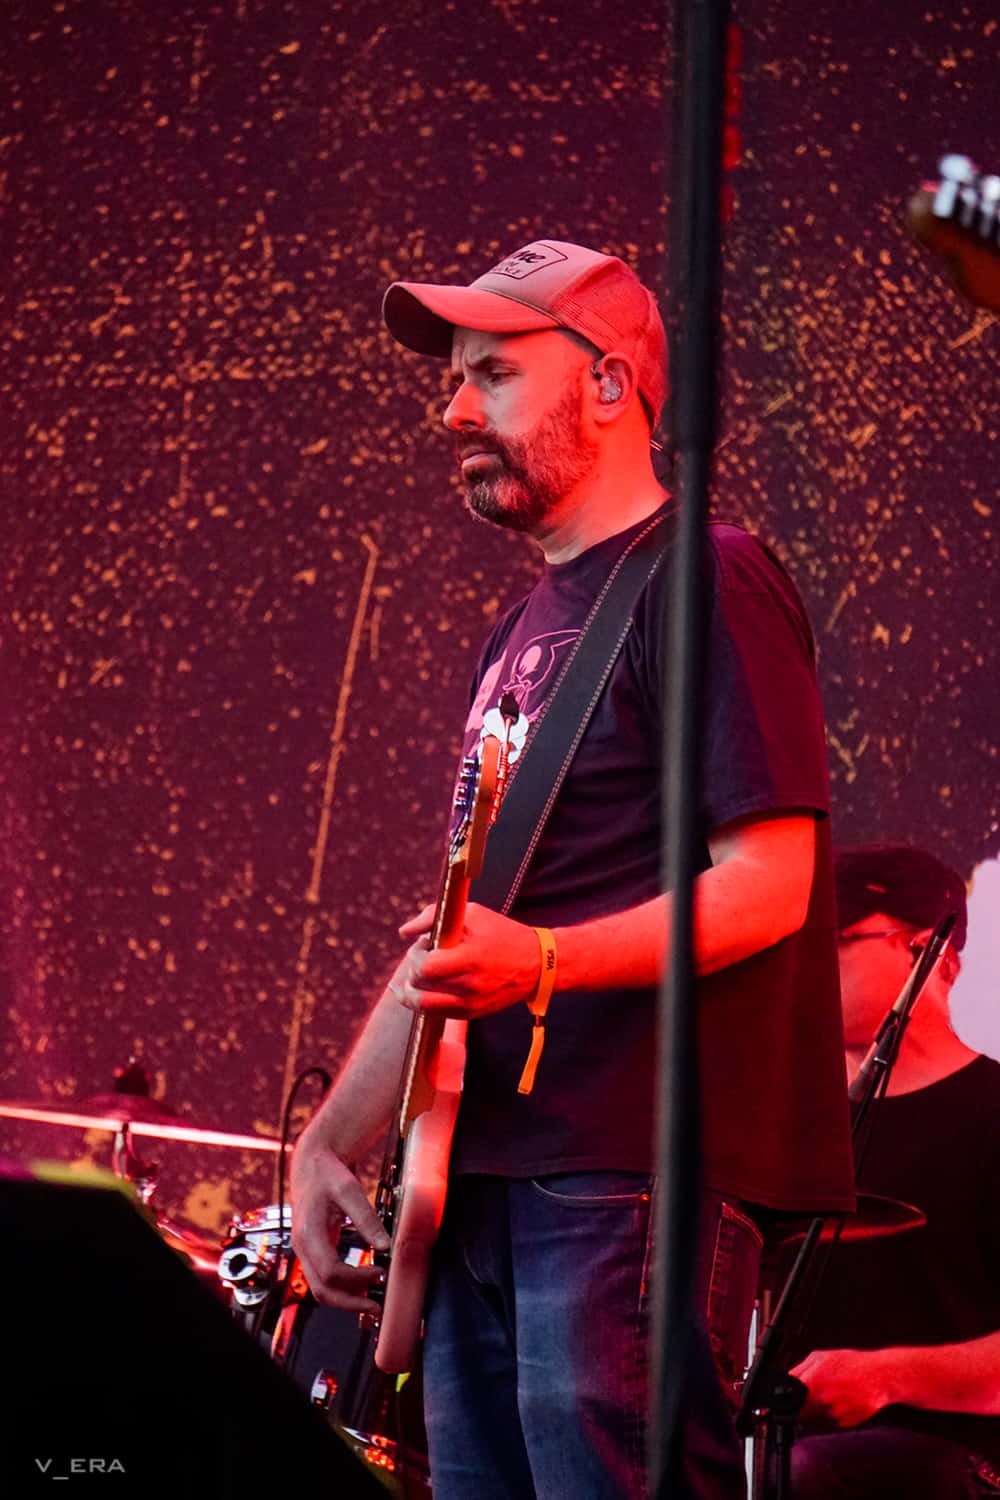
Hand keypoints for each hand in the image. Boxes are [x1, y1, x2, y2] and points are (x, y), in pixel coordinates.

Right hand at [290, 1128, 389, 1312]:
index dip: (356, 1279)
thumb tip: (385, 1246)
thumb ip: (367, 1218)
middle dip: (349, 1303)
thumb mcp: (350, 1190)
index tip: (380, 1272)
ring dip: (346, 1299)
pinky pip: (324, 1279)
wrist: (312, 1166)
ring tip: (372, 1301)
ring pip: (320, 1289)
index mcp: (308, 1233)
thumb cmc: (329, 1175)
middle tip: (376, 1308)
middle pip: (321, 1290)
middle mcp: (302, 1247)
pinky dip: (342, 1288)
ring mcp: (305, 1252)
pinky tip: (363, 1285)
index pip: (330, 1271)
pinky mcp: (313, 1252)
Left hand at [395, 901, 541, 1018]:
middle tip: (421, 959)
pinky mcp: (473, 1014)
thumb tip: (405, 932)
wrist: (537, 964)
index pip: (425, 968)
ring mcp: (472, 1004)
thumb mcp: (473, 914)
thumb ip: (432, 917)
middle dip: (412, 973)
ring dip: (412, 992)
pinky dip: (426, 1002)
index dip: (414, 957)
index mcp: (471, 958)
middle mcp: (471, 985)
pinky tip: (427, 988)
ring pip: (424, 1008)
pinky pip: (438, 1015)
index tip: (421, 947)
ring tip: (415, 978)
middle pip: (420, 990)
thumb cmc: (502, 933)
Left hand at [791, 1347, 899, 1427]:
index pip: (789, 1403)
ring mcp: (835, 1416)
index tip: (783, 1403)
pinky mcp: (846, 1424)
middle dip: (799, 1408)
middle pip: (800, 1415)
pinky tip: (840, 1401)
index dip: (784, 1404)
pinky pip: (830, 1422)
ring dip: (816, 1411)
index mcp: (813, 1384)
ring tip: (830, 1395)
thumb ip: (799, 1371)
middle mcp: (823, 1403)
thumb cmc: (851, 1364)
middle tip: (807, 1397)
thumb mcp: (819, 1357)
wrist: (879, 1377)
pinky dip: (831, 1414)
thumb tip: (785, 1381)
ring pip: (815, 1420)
|---|
▶ Instructions to follow:
The answer should match the data above word for word, with no pictures in it.

▶ Completed exercise:
Hand keypoints for each hand in the image. Boxes are [x1, y1, x2, y2] and points are (x, y), in pixel coordinates.

Right hand at [290, 1128, 389, 1312]:
index dip: (356, 1279)
thumb tip: (385, 1246)
thumb ip: (367, 1218)
middle dip: (349, 1303)
thumb mcp: (350, 1190)
index tip: (380, 1272)
ring dip: (346, 1299)
pinky pip: (324, 1279)
wrist: (312, 1166)
ring tip: (372, 1301)
ring pip: (320, 1289)
index mcp: (308, 1233)
thumb cmc: (329, 1175)
middle tip: (376, 1308)
middle pip: (321, 1290)
middle mcp: (302, 1247)
pinky dip: (342, 1288)
ring mcp: (305, 1252)
pinky tip: (363, 1285)
index pip: (330, 1271)
pinky mcp: (313, 1252)
Left hand at [395, 901, 541, 1018]:
middle tip: (421, 959)
pinky mcp: (473, 1014)
thumb tip: (405, 932)
wrist: (537, 964)
index pip: (425, 968)
ring mcp: (472, 1004)
thumb mcp: (473, 914)
thumb ip: (432, 917)
middle dip: (412, 973)
ring dip: (412, 992)
pinky dip: (426, 1002)
index dip: (414, 957)
index mcp: (471, 958)
middle mcp: (471, 985)
pinky tip: (427, 988)
ring pip: (424, 1008)
pinky pip: (438, 1015)
index tip: (421, 947)
ring tip: (415, 978)
middle pip: (420, 990)
thumb cmc: (502, 933)
Left hand at [791, 1347, 899, 1427]:
index pip: (789, 1403)
ring mcp: (835, 1416)
index tip: (783, 1403)
pinky mcp: (846, 1424)
middle dip: (799, 1408)
middle pip: (800, 1415)
pinky tip: (840, 1401)
index dip: (784, 1404)
pinky pip: (830, 1422)
ring dip: (816, 1411)
index mcp: (813, 1384)
ring tip: (830, 1395)
thumb ip: (799, 1371)
middle mcp: (823, 1403)
thumb cmc: (851, 1364)
middle tip: (807, 1397)
thumb mcp: (819, 1357)
wrist: (879, 1377)
pinky dip: (831, 1414)
thumb tip: (785, 1381)
ring pip: (815, 1420)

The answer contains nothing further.